Gradient wrt grid in grid_sample

Let’s say I have two batches of single-channel images, each of size 8x1x128x128. I am trying to apply spatial transformation to one batch to align it with another one (alignment measured with MSE loss).

This is what relevant part of my code looks like

# two batches of images are img1, img2

# Generating affine grid with Identity transformation
theta = torch.FloatTensor([1, 0, 0, 0, 1, 0])
theta = theta.view(2, 3)
theta = theta.expand(disp.size()[0],2,3)
identity_grid = F.affine_grid(theta,img1.size())

# disp is another variable of size Nx128x128x2, with values in [-1,1]
# net is the network I am using to generate displacements to each pixel
disp = net(img1)

new_grid = identity_grid + disp
# Apply spatial transformation to img1
img1t = F.grid_sample(img1,new_grid)

Lsim = nn.MSELoss()(img1t,img2)
Lsim.backward()

My aim is to backpropagate into parameters of net through disp.
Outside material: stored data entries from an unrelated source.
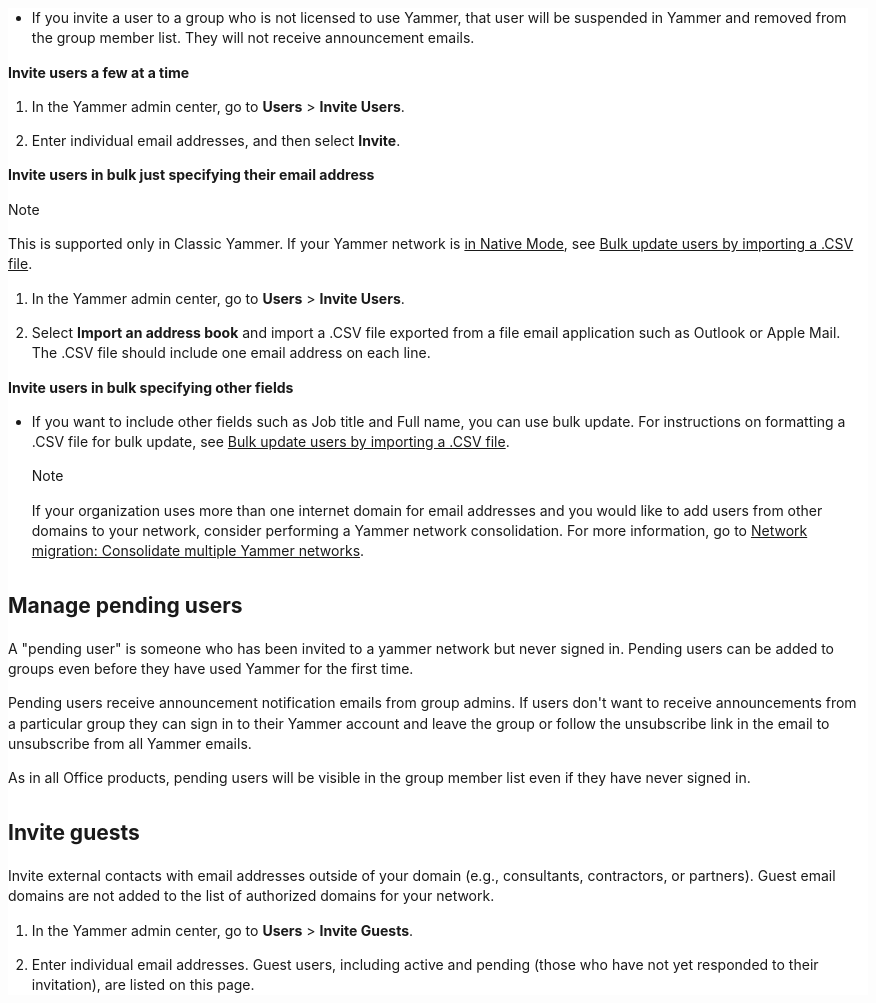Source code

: - If you invite a user to a group who is not licensed to use Yammer, that user will be suspended in Yammer and removed from the group member list. They will not receive announcement emails. 
    
 **Invite users a few at a time**
  
1. In the Yammer admin center, go to **Users** \> **Invite Users**.
    
2. Enter individual email addresses, and then select **Invite**. 
    
 **Invite users in bulk just specifying their email address**

> [!NOTE]
> This is supported only in Classic Yammer. If your Yammer network is [in Native Mode](../configure-your-yammer-network/overview-native-mode.md), see [Bulk update users by importing a .CSV file](add-block-or-remove-users.md#BulkUpdateUsers).
  
1. In the Yammer admin center, go to **Users** \> **Invite Users**.
    
2. Select **Import an address book** and import a .CSV file exported from a file email application such as Outlook or Apple Mail. The .CSV file should include one email address on each line. 
    
 **Invite users in bulk specifying other fields**
  
- If you want to include other fields such as Job title and Full name, you can use bulk update. For instructions on formatting a .CSV file for bulk update, see [Bulk update users by importing a .CSV file](add-block-or-remove-users.md#BulkUpdateUsers).
  
    > [!NOTE]
    > If your organization uses more than one internet domain for email addresses and you would like to add users from other domains to your network, consider performing a Yammer network consolidation. For more information, go to [Network migration: Consolidate multiple Yammer networks](../configure-your-yammer-network/consolidate-multiple-yammer-networks.md). 
  
<a name="ManagePending"> </a>
## Manage pending users

A "pending user" is someone who has been invited to a yammer network but never signed in. Pending users can be added to groups even before they have used Yammer for the first time.

Pending users receive announcement notification emails from group admins. If users don't want to receive announcements from a particular group they can sign in to their Yammer account and leave the group or follow the unsubscribe link in the email to unsubscribe from all Yammer emails.

As in all Office products, pending users will be visible in the group member list even if they have never signed in.
 
<a name="InviteGuests"> </a>
## Invite guests

Invite external contacts with email addresses outside of your domain (e.g., consultants, contractors, or partners). Guest email domains are not added to the list of authorized domains for your network. 
  
1. In the Yammer admin center, go to **Users** \> **Invite Guests**.
    
2. Enter individual email addresses. Guest users, including active and pending (those who have not yet responded to their invitation), are listed on this page.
But when I do Lsim.backward(), new_grid.grad and disp.grad are both None. What might be going wrong?

new_grid and disp are not leaf nodes of the computation graph so the gradients aren’t accumulated in them. However, you can apply backward hooks to view the gradient at those points.

Thanks for the pointer. :smiley:

How grid_sample does the backward pass? I am confusing how the gradient of the loss w.r.t the index is generated.